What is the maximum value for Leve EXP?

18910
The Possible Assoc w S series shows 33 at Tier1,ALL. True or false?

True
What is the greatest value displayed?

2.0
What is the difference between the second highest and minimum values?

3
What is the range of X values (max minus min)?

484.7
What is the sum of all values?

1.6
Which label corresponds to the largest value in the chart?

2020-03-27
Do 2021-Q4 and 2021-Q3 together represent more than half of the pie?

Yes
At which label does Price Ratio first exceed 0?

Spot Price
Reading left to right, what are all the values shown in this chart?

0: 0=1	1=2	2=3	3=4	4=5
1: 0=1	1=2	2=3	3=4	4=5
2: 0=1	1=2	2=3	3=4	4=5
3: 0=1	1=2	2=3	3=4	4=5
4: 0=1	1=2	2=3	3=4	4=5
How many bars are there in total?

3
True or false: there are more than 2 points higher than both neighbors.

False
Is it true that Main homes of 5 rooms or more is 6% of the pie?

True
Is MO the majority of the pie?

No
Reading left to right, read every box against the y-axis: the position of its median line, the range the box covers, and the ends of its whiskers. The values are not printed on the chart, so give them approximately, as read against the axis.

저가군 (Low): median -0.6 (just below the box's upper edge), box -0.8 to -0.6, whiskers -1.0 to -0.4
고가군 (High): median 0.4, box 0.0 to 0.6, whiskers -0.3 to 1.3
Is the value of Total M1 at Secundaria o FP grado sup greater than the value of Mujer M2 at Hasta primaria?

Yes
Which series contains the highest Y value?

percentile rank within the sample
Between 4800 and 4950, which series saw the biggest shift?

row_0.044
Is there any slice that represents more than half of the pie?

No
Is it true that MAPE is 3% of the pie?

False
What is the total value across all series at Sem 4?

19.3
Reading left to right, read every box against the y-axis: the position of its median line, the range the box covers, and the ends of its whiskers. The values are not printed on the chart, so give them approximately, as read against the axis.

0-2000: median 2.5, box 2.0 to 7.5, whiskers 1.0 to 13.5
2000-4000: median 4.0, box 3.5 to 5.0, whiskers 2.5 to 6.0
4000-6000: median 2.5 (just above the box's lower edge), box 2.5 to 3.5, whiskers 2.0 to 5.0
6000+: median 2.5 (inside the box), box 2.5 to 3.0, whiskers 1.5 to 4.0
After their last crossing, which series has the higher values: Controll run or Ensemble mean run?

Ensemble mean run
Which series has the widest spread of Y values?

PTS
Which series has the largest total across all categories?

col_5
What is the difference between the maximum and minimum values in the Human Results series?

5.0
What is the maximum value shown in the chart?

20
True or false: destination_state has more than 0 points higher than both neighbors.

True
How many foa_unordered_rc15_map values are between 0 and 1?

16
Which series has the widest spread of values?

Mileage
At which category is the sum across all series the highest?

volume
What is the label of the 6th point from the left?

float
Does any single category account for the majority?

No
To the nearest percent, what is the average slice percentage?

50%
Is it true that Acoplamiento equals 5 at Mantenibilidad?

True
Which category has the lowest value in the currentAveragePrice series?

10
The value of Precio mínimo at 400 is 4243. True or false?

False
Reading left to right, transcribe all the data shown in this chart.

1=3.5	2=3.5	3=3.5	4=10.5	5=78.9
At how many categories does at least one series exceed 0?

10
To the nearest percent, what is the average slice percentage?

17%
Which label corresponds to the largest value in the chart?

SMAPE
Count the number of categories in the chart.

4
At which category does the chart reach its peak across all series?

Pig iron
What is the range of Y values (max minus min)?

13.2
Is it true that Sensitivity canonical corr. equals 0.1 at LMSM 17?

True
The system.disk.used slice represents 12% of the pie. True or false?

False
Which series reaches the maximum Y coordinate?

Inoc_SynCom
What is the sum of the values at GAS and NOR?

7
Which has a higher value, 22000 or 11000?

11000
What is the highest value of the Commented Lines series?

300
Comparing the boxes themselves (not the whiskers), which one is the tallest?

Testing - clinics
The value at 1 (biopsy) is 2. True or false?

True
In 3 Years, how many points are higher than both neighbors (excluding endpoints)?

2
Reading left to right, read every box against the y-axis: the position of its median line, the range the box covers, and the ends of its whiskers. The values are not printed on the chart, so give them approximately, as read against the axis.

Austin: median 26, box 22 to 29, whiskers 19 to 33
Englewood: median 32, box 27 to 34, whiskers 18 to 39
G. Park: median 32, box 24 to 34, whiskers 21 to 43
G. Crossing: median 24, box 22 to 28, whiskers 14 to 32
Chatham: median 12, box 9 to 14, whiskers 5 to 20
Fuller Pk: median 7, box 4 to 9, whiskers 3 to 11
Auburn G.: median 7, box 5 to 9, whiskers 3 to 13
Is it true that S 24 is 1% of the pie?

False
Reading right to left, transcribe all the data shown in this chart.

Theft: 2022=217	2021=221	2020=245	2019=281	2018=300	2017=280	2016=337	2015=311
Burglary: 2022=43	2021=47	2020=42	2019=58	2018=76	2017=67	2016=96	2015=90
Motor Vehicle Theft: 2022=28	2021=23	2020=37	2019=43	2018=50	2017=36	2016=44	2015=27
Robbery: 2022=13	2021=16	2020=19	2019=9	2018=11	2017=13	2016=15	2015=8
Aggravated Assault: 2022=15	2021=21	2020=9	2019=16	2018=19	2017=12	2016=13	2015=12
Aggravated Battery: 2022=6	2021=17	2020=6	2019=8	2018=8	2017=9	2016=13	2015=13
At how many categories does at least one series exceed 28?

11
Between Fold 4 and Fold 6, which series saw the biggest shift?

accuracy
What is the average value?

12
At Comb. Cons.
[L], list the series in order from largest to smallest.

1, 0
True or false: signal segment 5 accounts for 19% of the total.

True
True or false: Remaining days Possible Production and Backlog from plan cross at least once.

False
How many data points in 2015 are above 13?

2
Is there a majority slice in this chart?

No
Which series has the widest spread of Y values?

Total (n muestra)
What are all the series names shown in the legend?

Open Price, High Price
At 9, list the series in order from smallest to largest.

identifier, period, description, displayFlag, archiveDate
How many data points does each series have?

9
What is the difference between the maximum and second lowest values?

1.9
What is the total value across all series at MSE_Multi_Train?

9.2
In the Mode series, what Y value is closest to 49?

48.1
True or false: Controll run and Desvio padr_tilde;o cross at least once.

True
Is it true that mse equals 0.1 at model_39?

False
---*---
Goal of the exercise -
Count the lines above that contain the string "second", treating case as significant, and give only the number.

Task solution -
2